··· Exercise inputs ···

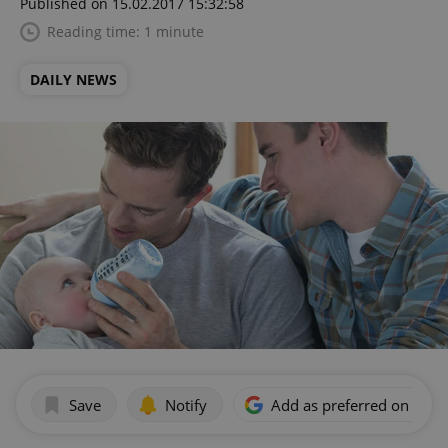
Published on 15.02.2017 15:32:58
Reading time: 1 minute
DAILY NEWS
Save
Notify
Add as preferred on Goog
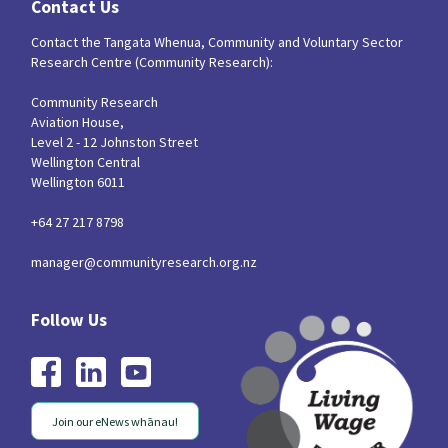
Contact Us
Contact the Tangata Whenua, Community and Voluntary Sector
Research Centre (Community Research):
Community Research
Aviation House,
Level 2 - 12 Johnston Street
Wellington Central
Wellington 6011
+64 27 217 8798
manager@communityresearch.org.nz
Join our eNews whānau!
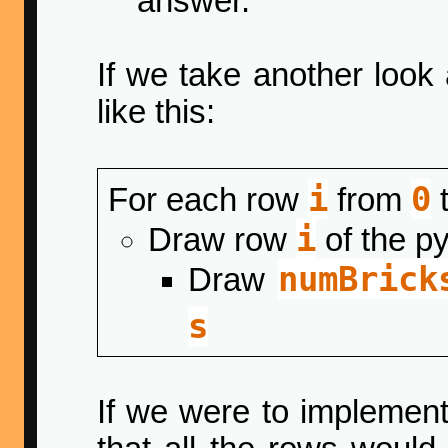
answer.
If we take another look
like this:
i
0
For each row
from
i
Draw row
of the p
numBrick
Draw
s
If we were to implemen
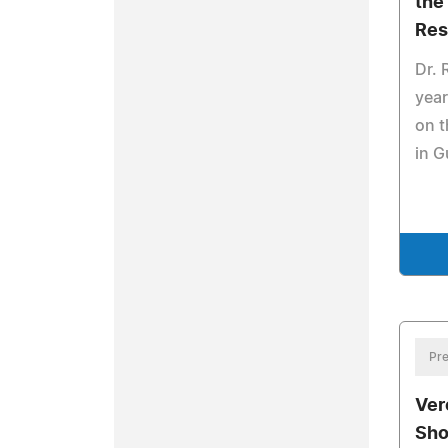
the
Res
Dr. 
year
on t
in 
Pre
Ver
Sho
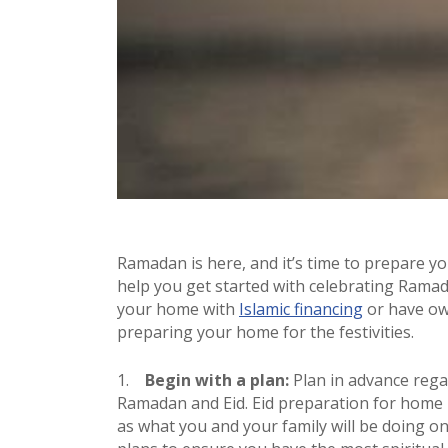
Ramadan is here, and it’s time to prepare y
help you get started with celebrating Rama
your home with
Islamic financing
or have own
preparing your home for the festivities.
Begin with a plan:
Plan in advance reg
Ramadan and Eid. Eid preparation for home i
as what you and your family will be doing 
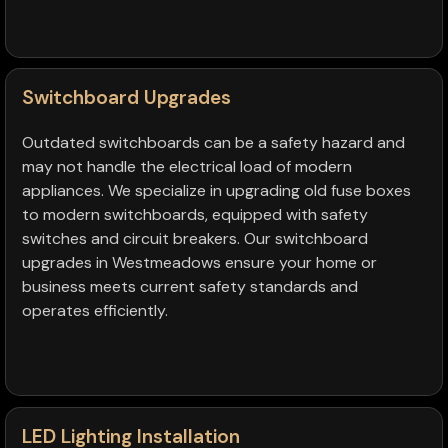
Switchboard Upgrades
Outdated switchboards can be a safety hazard and
may not handle the electrical load of modern
appliances. We specialize in upgrading old fuse boxes
to modern switchboards, equipped with safety
switches and circuit breakers. Our switchboard
upgrades in Westmeadows ensure your home or
business meets current safety standards and
operates efficiently.
LED Lighting Installation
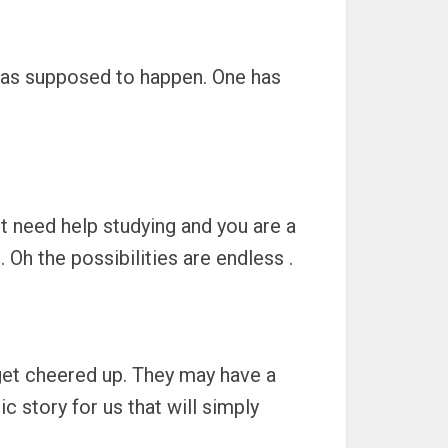
 was supposed to happen. One has
ht need help studying and you are a
Oh the possibilities are endless .
 get cheered up. They may have a
c story for us that will simply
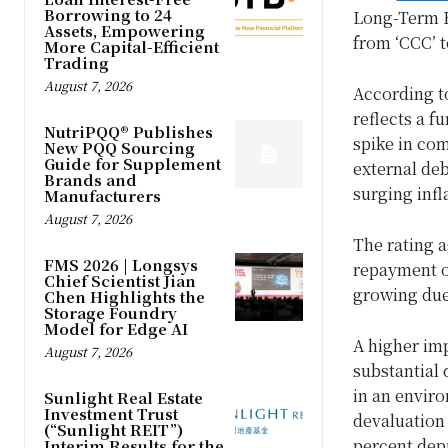
Borrowing to 24
Long-Term F
Assets, Empowering
from ‘CCC’ t
More Capital-Efficient
Trading
August 7, 2026
According t
reflects a fu
NutriPQQ® Publishes
spike in com
New PQQ Sourcing
Guide for Supplement
external deb
Brands and
surging infl
Manufacturers
August 7, 2026
The rating a
FMS 2026 | Longsys
repayment of
Chief Scientist Jian
growing due 
Chen Highlights the
Storage Foundry
Model for Edge AI
A higher imp
August 7, 2026
substantial
in an enviro
Sunlight Real Estate
Investment Trust
devaluation 
(“Sunlight REIT”)
percent depr
Interim Results for the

···

Exercise objective
Set down exactly the lines from the start of the records through the line containing "or have own", both included, and omit the pictures.

Response below
Published on 15.02.2017 15:32:58
Reading time: 1 minute
DAILY NEWS
Save
Notify
Add as preferred on Goog
Contact Us
Contact the Tangata Whenua, Community and Voluntary Sector
Research Centre (Community Research):
Community Research
Aviation House,
Level 2 - 12 Johnston Street
Wellington Central
Wellington 6011
+64 27 217 8798
manager@communityresearch.org.nz
Join our eNews whānau!
answer.
If we take another look
like this:
i
0
For each row
from
i
Draw row
of the p
numBrick
Draw
s
If we were to implemen
the
Res
Dr. 
year
on t
in 
Pre
Ver
Sho
Ramadan is here, and it’s time to prepare y
help you get started with celebrating Rama
your home with
Islamic financing
or have own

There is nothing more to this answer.